Se esse estranho aparece morto, o que vai importar? Não será vergonha sentir uma certa sensação de alívio, baseada na certeza que essa vida não merecia permanecer viva, com certeza algo de errado fez para merecer o fim que teve. Os vizinhos cochicharão alguns dias na busca por explicações que serão ao mesmo tempo justificativas para apaziguarem suas consciências. Chorar por essa vida, lamentá-la, realizar rituais em seu luto, está fora de consideração.
Os nordestinos, muitas vezes, são aquelas vidas que atrapalham, que estão fora de lugar, que não deveriam existir (morreram no deslizamento de encostas porque não previram o futuro, porque saíram de suas terras para se pendurarem nos morros; morreram na enchente porque foram morar na beira do rio, foram imprevidentes, porque essa gente não ficou na sua terra, lá pelo menos não chovia, não tinha enchentes ou deslizamento). A prova maior de que essas vidas não deveriam existir são as campanhas de esterilização dos mais pobres, das negras, das nordestinas, que têm “filhos como coelhos”, que “ficam colocando filho no mundo para virar marginal”.
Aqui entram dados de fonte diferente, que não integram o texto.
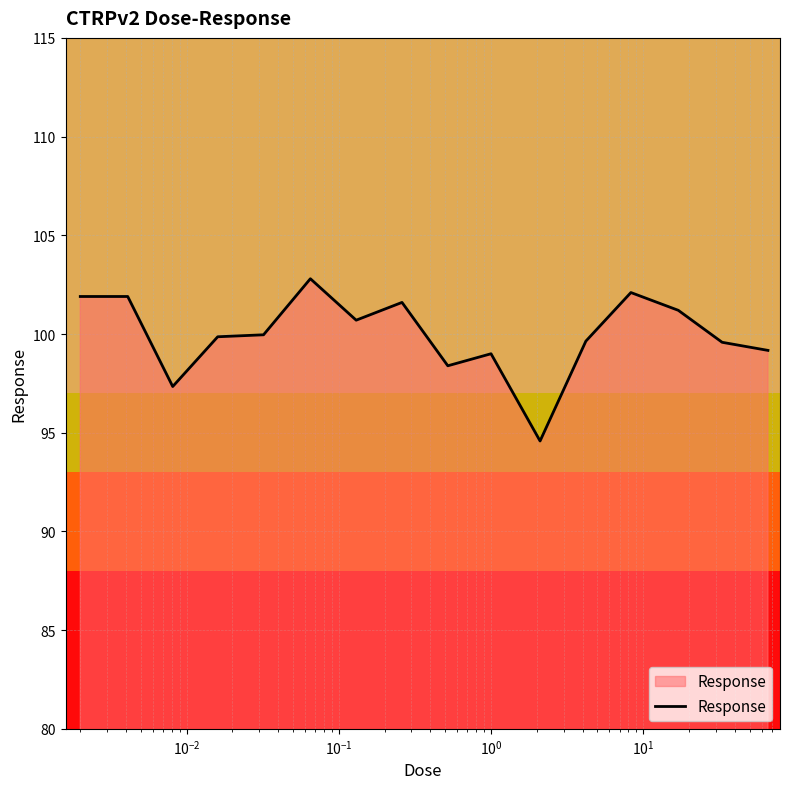

What is the greatest value displayed?

102.8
Na lógica dessas cabeças não é a ordem social que marginaliza, os marginais já nascem assim, são marginais por natureza, daí a necessidade de impedir que essas vidas venham ao mundo. Nordestinos teriam filhos demais, depois viriam com essa reca de filhos para os grandes centros urbanos do Sul para virarem bandidos, se alguns deles morrem, se muitos deles morrem, é normal, que diferença faz, que responsabilidade teria a sociedade e o Estado? O pensamento eugenista, que muitas vezes aparece em formulações acerca dos nordestinos, baseava-se explicitamente na ideia de que havia vidas a ser estimuladas e preservadas e haviam seres vivos que deveriam ser esterilizados, exterminados ou, no mínimo, impedidos de nascer, de se reproduzir.
Existiria uma hierarquia entre vidas e seres superiores e inferiores, e as formas inferiores de existência deveriam ser desestimuladas. A morte dessas formas de vida não era motivo de luto, mas um verdadeiro benefício para a nação, para a sociedade. Foi essa forma de pensar que resultou no extermínio dos judeus e nos campos de concentração nazistas. Não é preciso lembrar que, antes deles, os nordestinos conheceram a forma campo de concentração e, neles, a banalização da morte, a morte em escala industrial, sem pranto, sem choro, sem vela, a morte de milhares de seres humanos que não mereceram sequer o luto público, o luto oficial, nem mesmo o registro historiográfico, essa outra forma de realizarmos o trabalho do luto. Quando a pulsão de morte nos governa, quando um governo foi conivente com a morte de milhares de pessoas sem dar a elas o direito ao luto, vidas que não mereceram do governante sequer uma lágrima ou uma visita protocolar, apenas o deboche e a imitação desrespeitosa, é preciso que voltemos a valorizar o ritual do luto, afirmar o fato de que toda e qualquer vida humana, por mais distante e diferente de nós, merece o respeito e a dignidade do luto, sob pena de nos desumanizarmos, de deixarmos de ser humanos ao não reconhecermos a humanidade do outro.
*Esse texto reflete, exclusivamente, a opinião do autor.